To sum up, the traditional failing approaches to dealing with complex issues-that is, with any institutional issues-is that the folks in charge ignore the basic premises of strategic planning that every plan, project, or program should be set up from the beginning with a monitoring element that gives continuous feedback and guidance on real-time redirection and change in plan.

What can one do in a real situation when one cannot know what to do with any reasonable assurance? The answer is straightforward conceptually. The difficulty lies in people having to exhibit an uncommon degree of humility in the face of their own limita- tions. As we see it, no plan, no project, no program by business, government, the third sector, or international bodies should ever be undertaken as final or definitive. Rather, everything should be undertaken as a continuing, unfolding experiment. The implication is that the experiment truly be an experiment-that there be continuous, appropriate data gathering, feedback, interpretation, and alterations in the program or project.

Let us recognize some real difficulties in an experimental approach to policy in the 21 st century. Legislators traditionally and almost without exception want to take definitive action, that is, to deal with an issue once and for all. That is a large source of our current problem and the basis of the current national and statehouse enthusiasm for reform. The reforms advocated are themselves as wrong-headed and condemned to failure as the errors they would correct. Corporate executives are rarely open to experimentation. To experiment, to acknowledge limitations on what they do, is from their point of view, likely to reveal them as incompetent wimps. Can a macho executive of a $15-billion corporation acknowledge that he doesn’t know what to do? And of course the hubris of the clergy, which is only exceeded by the hubris of the leadership of public interest groups, presents a gigantic obstacle to intelligent action.
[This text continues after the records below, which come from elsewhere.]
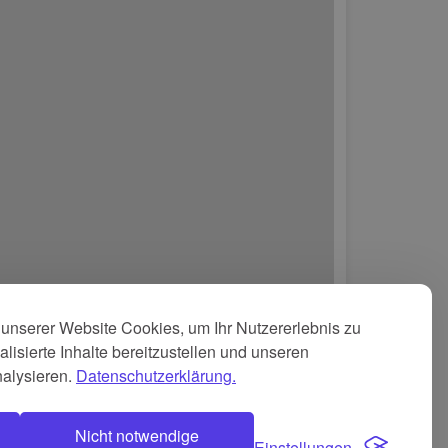
unserer Website Cookies, um Ihr Nutzererlebnis zu
lisierte Inhalte bereitzustellen und unseren
nalysieren.
Datenschutzerklärung.
Nicht notwendige
Einstellungen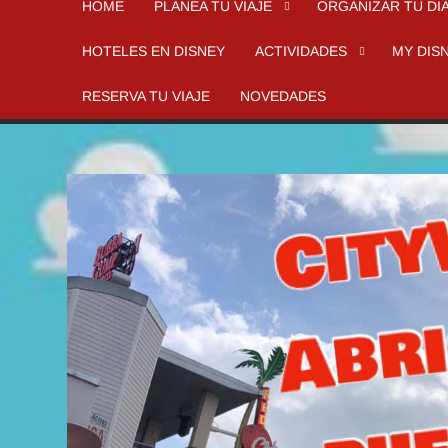
HOME
PLANEA TU VIAJE
ORGANIZAR TU DI
HOTELES EN DISNEY
ACTIVIDADES
MY DIS
RESERVA TU VIAJE
NOVEDADES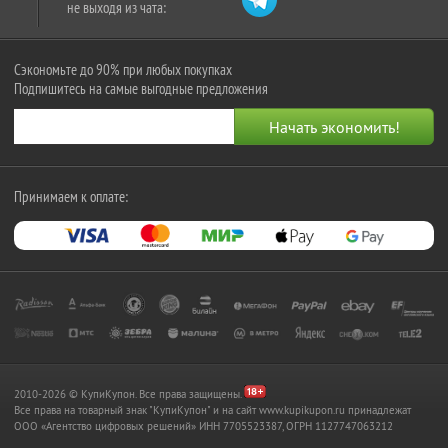
не выходя из чата:
Сэкономьте до 90% при любых покупках
Подпишитесь на самые выгодные предложения
Принимаем к оплате:
2010-2026 © КупиКупон. Все права защищены.
Все права на товарный знак "КупиКупон" и на сайт www.kupikupon.ru принадлежат
OOO «Агентство цифровых решений» ИНН 7705523387, ОГРН 1127747063212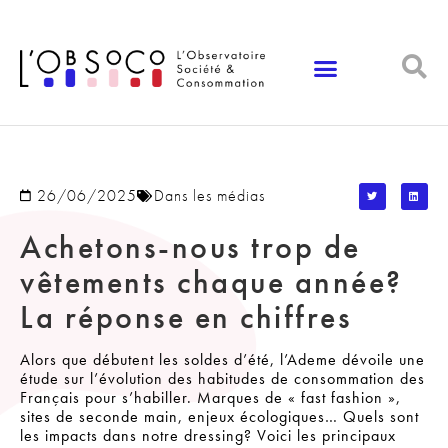
Panneau de gestion des cookies
26/06/2025
Dans les médias
Achetons-nous trop de
vêtements chaque année?
La réponse en chiffres
Alors que débutent les soldes d’été, l’Ademe dévoile une
étude sur l’évolution des habitudes de consommation des
Français pour s’habiller. Marques de « fast fashion »,
sites de seconde main, enjeux écologiques… Quels sont
les impacts dans notre dressing? Voici les principaux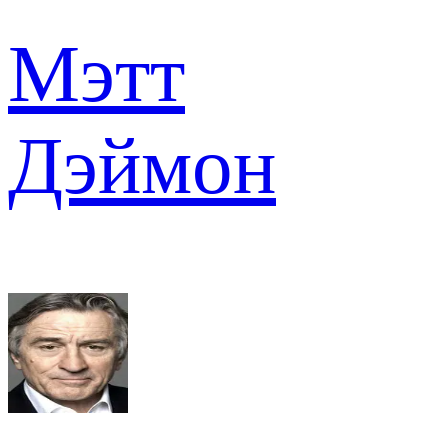
Мэтт
Дэймон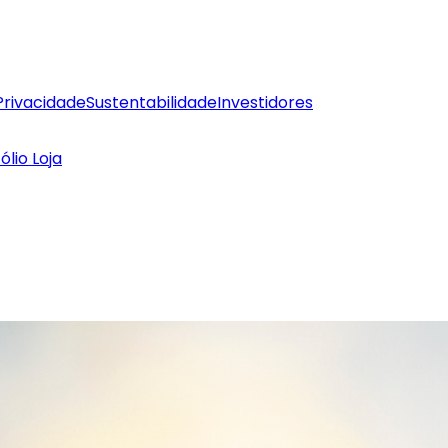
Privacidade
Sustentabilidade
Investidores
ólio Loja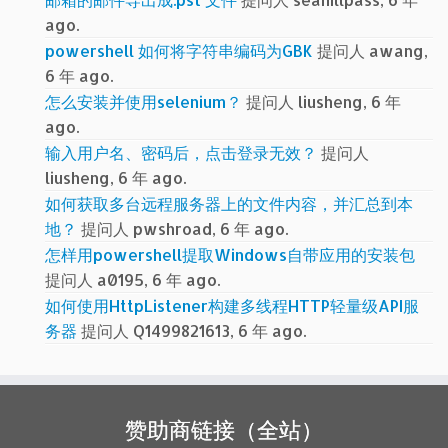
ago.
powershell 如何将字符串编码为GBK
提问人 awang,
6 年 ago.
怎么安装并使用selenium？
提问人 liusheng, 6 年
ago.
输入用户名、密码后，点击登录无效？
提问人
liusheng, 6 年 ago.
如何获取多台远程服务器上的文件内容，并汇总到本
地？
提问人 pwshroad, 6 年 ago.
怎样用powershell提取Windows自带应用的安装包
提问人 a0195, 6 年 ago.
如何使用HttpListener构建多线程HTTP轻量级API服
务器
提问人 Q1499821613, 6 年 ago.
赞助商链接（全站）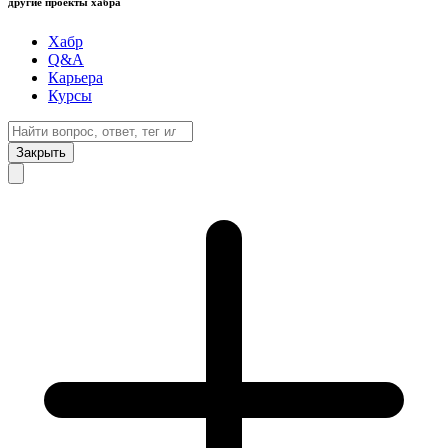
другие проекты хабра
Хабр
Q&A
Карьера
Курсы
Закрыть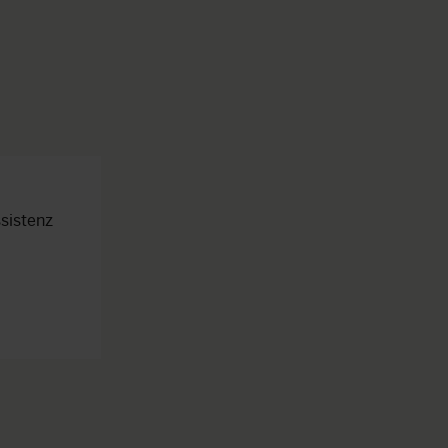
sistenz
Consider, for example, the American Civil Liberties Union (ACLU), which for many of us is the great bastion for the preservation of some, if not all, of the elements of the Bill of Rights. To the best of my knowledge as a near-lifetime member of that organization, I have never seen it show a scintilla of humility, a drop of uncertainty, and, least of all, have any sense that perhaps there is a better way than either/or. The ACLU, perpetually locked in combat, operates on the simplistic, and hence unrealistic, world of win or lose. Victory or defeat with no acknowledgment of complexity implies no subtlety or sensitivity in action.

Complexity requires either subtlety of action or destruction of the complex for a fresh start as the only routes to success in its management. Either alternative requires the humility of continual experimentation.